_Yapılacak işler_.
[A] Komisyon konuşmasına göre aşağıdaki soruları yanıtlayın:
(i) Bakan, Tekirdağ'da hangi tarihler arasında vali olarak görev yapmıştır?
(ii) Konuşmacıya göre Tekirdağ'da hangi iki teşkilatta kadro eksikliği vardır?
(iii) Konuşmacı, Tekirdağ'da neyin ülkenin en büyük yarası olduğunu söylüyor?
[B] Tekirdağ üzerine yapılan komisyon konuşmasını, gösterilen son cümlenin ardından sürdürün.
== Sağlanan metin ==
KOMİSYON KONUŞMASI

İLHAMİ ÖZCAN AYGUN (Tekirdağ) - Teşekkür ederim Başkanım.

Sayın Bakanım, Sayın Başkanım, değerli milletvekillerim, değerli bürokratlar; hepinizi saygıyla selamlıyorum.

Sayın Bakanım bize yabancı değil. Sayın Bakanımız, 3 Ağustos 2012-19 Şubat 2015 arasında Tekirdağ'da bizim Valimizdi, beraber görev yaptık. Ben kendilerine şükranlarımı sunuyorum, teşekkür ediyorum.

Sayın Valim, Tekirdağ'ı benden daha iyi tanıyorsunuz, her yeri karış karış gezdiniz. Fazla anlatmaya gerek yok Tekirdağ'ı. "Sayın Valim" diyorum çünkü yakın çalışma arkadaşlarınızla beraberdik.

Kurtuluş Savaşı'mızın önderi ve cumhuriyetimizin kurucusu Mustafa Kemal Atatürk hepimizin sahip çıkması, minnet duyması gereken önderimizdir. Bu konuda son dönemde sosyal medyadaki mesajlarınız vatandaşlarımız ve bizler açısından takdire şayandır Sayın Bakanım. Ben burada size teşekkür ediyorum. Bu konuda daha önce Tekirdağ'da rastladığımız gibi Atatürk büstlerine saldırılar, zarar verme çabaları konusu olursa yine aynı hassasiyeti göstereceğinize inanıyorum.

Ülkemiz son dönemde uyuşturucu çetelerinin, mafyaların koridoru, cirit attığı bir noktaya gelmiştir. Son dönemde çetelerle mücadelenizi biliyoruz, uyuşturucu çeteleri konusunda daha çok hassasiyet göstermenizi sizden rica ediyorum.

Yine, ilimiz Tekirdağ'da artan uyuşturucu kullanımı ülkemizin en büyük yarasıdır. Buradan ben İl Emniyet Müdürümüze, İl Jandarma teşkilatımıza ve oradaki personele teşekkür ediyorum. Orada iyi bir çalışma yürütüyorlar ama sizlerden destek bekliyoruz, ülkemizin bu sorununu ve ilimizin bu sorununu en kısa zamanda bitirmemiz gerekiyor.

Sayın Bakanım, Tekirdağ'da -sizlerin de belki bilginiz vardır- Emniyet ve Jandarma teşkilatında kadro eksikliğimiz var; Çorlu'muzda şu anda ve merkezde Malkara'da gereken atamaların yapılmasını bekliyoruz. Yine, merkezde ve ilçelerimizde, Marmaris'teki hükûmet konağıyla beraber ve karakollarımızın inşaatlarıyla ilgili sizlerden ödenek bekliyoruz ve bakımlarının yapılması gerekiyor.
===
== Verilen kayıtlar ==
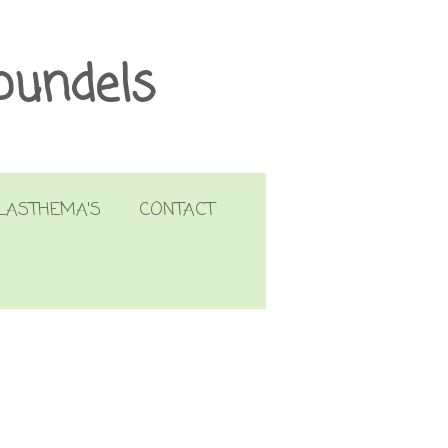
bundels
LASTHEMA'S
CONTACT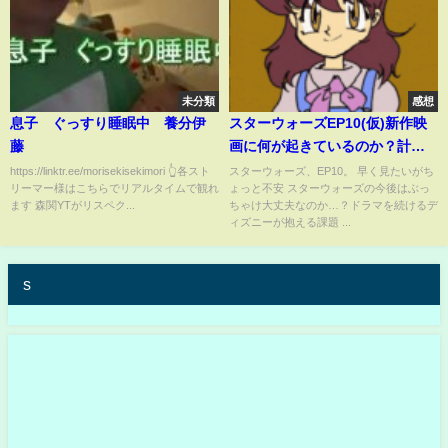
未分類
感想
息子 ぐっすり睡眠中 養分伊
スターウォーズEP10(仮)新作映
藤
画に何が起きているのか？計画
中の8本の映画｜スターウォーズ
https://linktr.ee/morisekisekimori 👆各スト
スターウォーズ、EP10。 早く見たいがち
リーマー様はこちらでリアルタイムで観れ
ょっと不安 スターウォーズの今後はぶっ
解説考察
ます 森関YTがリスペク...
ちゃけ大丈夫なのか…？ドラマを続けるデ
ィズニーが抱える課題 ...
s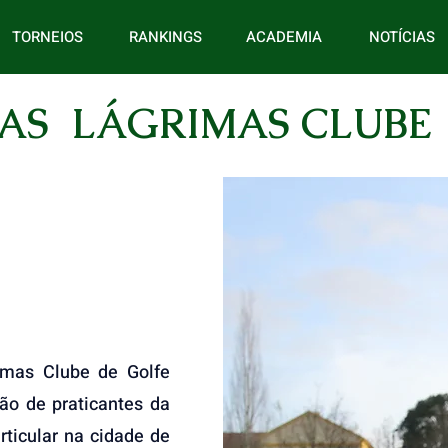
TORNEIOS
RANKINGS
ACADEMIA
NOTÍCIAS
AS LÁGRIMAS CLUBE
as Clube de Golfe
ão de praticantes da
ticular na cidade de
===
_Görev yanıtları_.
[A]
(i) 3 Ağustos 2012 ile 19 Şubat 2015 arasında.
(ii) Emniyet ve Jandarma teşkilatında.
(iii) Artan uyuşturucu kullanımının.

[B]
Yine, son dönemde bizi rahatsız eden bir konu var Sayın Bakanım. Maalesef ülkemiz göçmen deposu oldu. Bununla ilgili, demografik yapımızı tehdit eden, ülkemizin iç barışını ve bekasını riske atan bu gelişmeye karşı kökten önlemleri almak zorundayız. Sabah konuşmanızda rakamlar verdiniz, toplam 4 milyon 643 bin 986 düzenli göçmen olduğunu ifade ettiniz ancak Suriyeli sayısı 3 milyon 254 bin civarında. Bunun içerisinde kayıt dışı Afgan, Pakistanlı, İranlı, Afrika kökenli yaklaşık 10 milyon göçmenin olduğunu biliyoruz. Siz kayıtlı rakamları verdiniz, peki kayıt dışı olanlar ne kadar Sayın Bakanım, buradan soruyorum. Eski Bakana bakarsak o zamanlar sayıları hep düşük gösteriyordu -az önce Sayın İdris Şahin'in dediği gibi- ayakkabı numarasına kadar teröristler biliniyordu ama maalesef o zaman da rakamlar saklandı, birçok olaya bu göçmenlerin karıştığını biliyoruz. Bu konuda sizden destek bekliyoruz. Bakınız, iş yeri açıyorlar "Buralara Türkler giremez, Türkler çalışamaz." dediklerini sizler de duyuyorsunuz, bizler de duyuyoruz. Arapça tabelalar tüm Türkiye'de yer aldı. Bizzat, 2019'da, İstanbul 2'nci seçimlerinde Çemberlitaş'a gittiğimde bir Suriyeli vatandaşın iş yerine girdim, utandım. Suyu açmıştım, suyu içtim, içeri girdiğimde verdiğim 50 lirayı ışığın altına koydu acaba bu para sahte mi diye, bir Türk vatandaşı olarak orada utandım. İnşallah, bunlara gerekli cevabı veririz diyorum.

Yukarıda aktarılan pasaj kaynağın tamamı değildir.